FAIRBANKS, Alaska – When he wants to go snowboarding, Josh Martinez walks out his back door and climbs onto two tires mounted on his porch railing.
After a minute to step into his binding and make sure he has music playing through his headphones, he drops down a 45-degree ramp into his backyard, using the speed he picks up to jump onto the obstacles of his homemade terrain park.
Martinez, 34, has been a snowboarder for most of his life. He sees the sport as an adrenaline fix and an important creative outlet. That’s why he’s made a point of always having the equipment to build a terrain park at a hill near or, in this case, at his home.
“It opens up a whole new world to riding. You start to learn to do these fun little tricks. It’s artistic,” he said.
“You have a lot of snowboarders nowadays who do lots of flips and spins, very aggressive, almost like gymnasts. Then there’s another side that doesn’t get seen this much, really good snowboarders who may not be hitting the biggest things, but they’re riding it really creatively. Maybe they have their back foot out and they’re doing a stall. Or they’re grabbing the board a different way.”
At his rental house, Martinez has built a snowboard park for the past four years in the perfectly flat terrain of his backyard.
The fun comes at a cost. Martinez said he’s lost count of the number of concussions and bone fractures he’s suffered. Now that he’s married and has a daughter, he’s slowed down a bit on the harder tricks.
Martinez grew up snowboarding in Ninilchik, a small town on the Kenai Peninsula. He started snowboarding in gravel pits, riding with his friend Travis Kennedy, who would grow up to be a professional snowboarder.
Martinez is used to making do with flat terrain. But in 2004, he moved to the Chugach Range outside Girdwood, where he worked as a snowmaker, lift worker and terrain park builder for the Alyeska Ski Resort.
He likes all styles of snowboarding, from backcountry powder to groomed resorts. But his favorite style is jibbing, doing skateboard-type tricks on man-made obstacles like rails and half pipes. On Instagram, his handle is @akjibber.
“Jibbings is just something that I can do anywhere,” he said. “It’s like street skating, but it’s a little more work because I’ve got to set up whatever I’m going to ride.”
In 2011, Martinez moved to Fairbanks where his wife was in school. He found places to snowboard around Fairbanks and started building temporary terrain parks on Ester Dome.
In 2015, Martinez got an opportunity to build a terrain park for a living. That year he was hired to work as assistant manager and later manager of the Hulbert Nanook Terrain Park on the University of Alaska Fairbanks campus. The park opened the year before as part of the same wave of outdoor recreation developments at the university that included the outdoor rock climbing and ice climbing wall.

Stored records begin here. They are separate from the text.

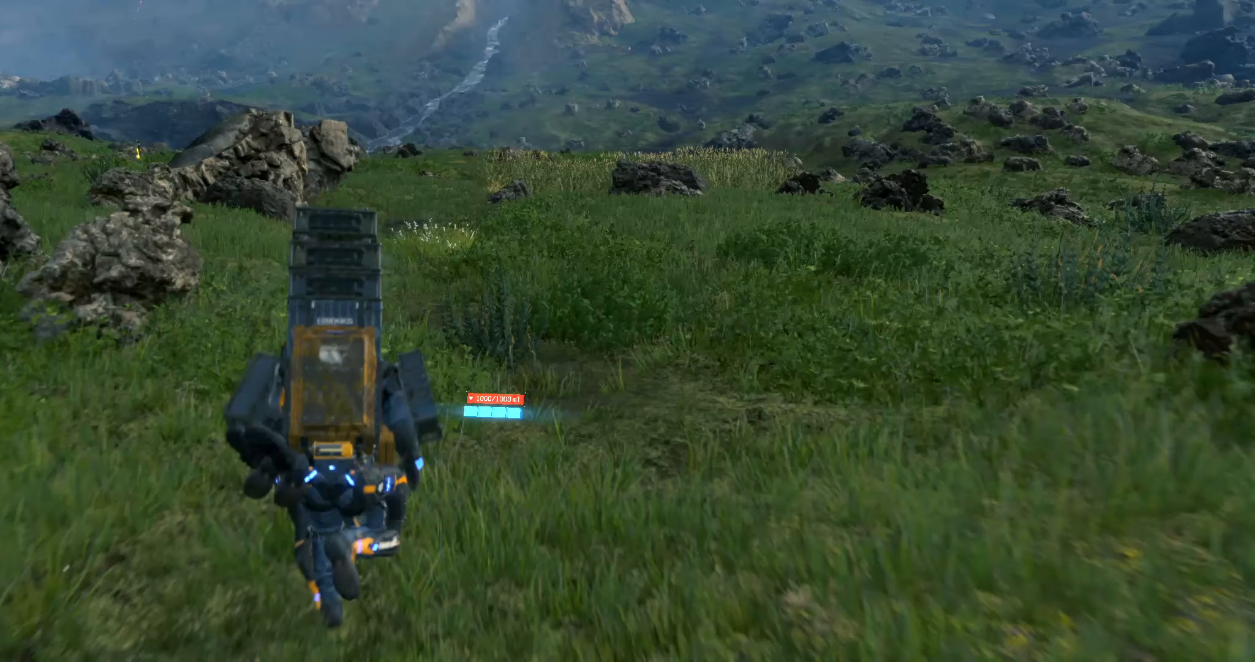
{"buttons": [], "left_stick": "center", "events": []}
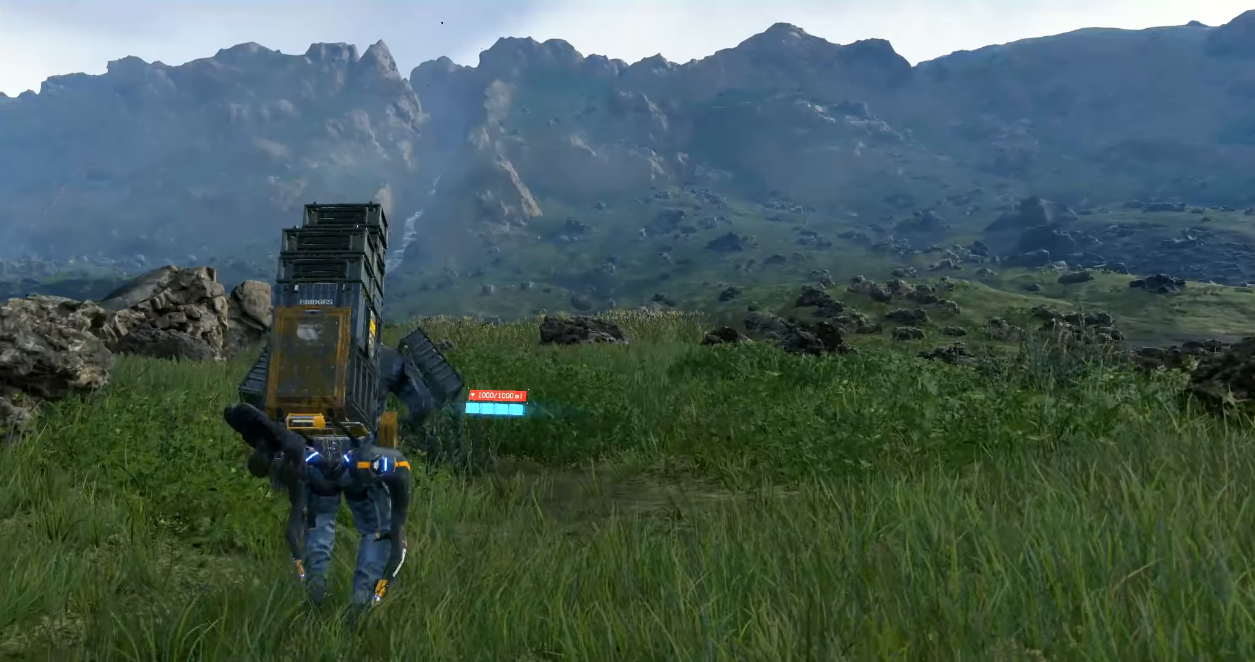
{"buttons": [], "left_stick": "center", "events": [[67, "R2", "down"], [133, "R2", "up"]]}
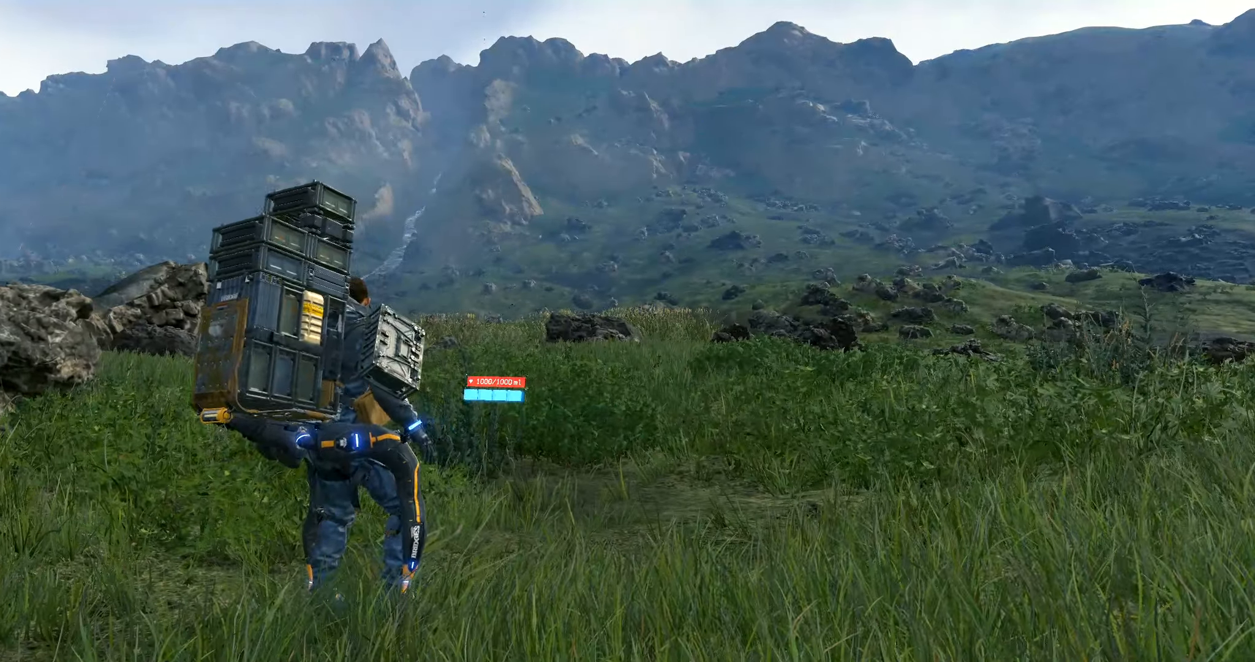
{"buttons": [], "left_stick": "up", "events": [[133, "left_stick", "up"]]}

The UAF terrain park had a loyal following, but it was a small one, Martinez said. Only the most hardcore snowboarders and skiers were willing to walk up the hill repeatedly to use the terrain park and the university didn’t have the money to instal a rope tow, Martinez said.
In 2016, the campus gave the terrain park equipment to Ski Land on the Steese Highway as part of a deal that will give full-time students Ski Land passes for five years.
Today, Martinez works three jobs: salesman for at home physical therapy company; pizza deliveryman; and teacher and rental counter worker at Moose Mountain, the Interior’s other main downhill ski area.
He has ambitions to build another large-scale community terrain park. But for now, he’s busy maintaining his backyard park, a job that takes hours of snow shoveling. At least one evening a week, he steps out his backdoor to play.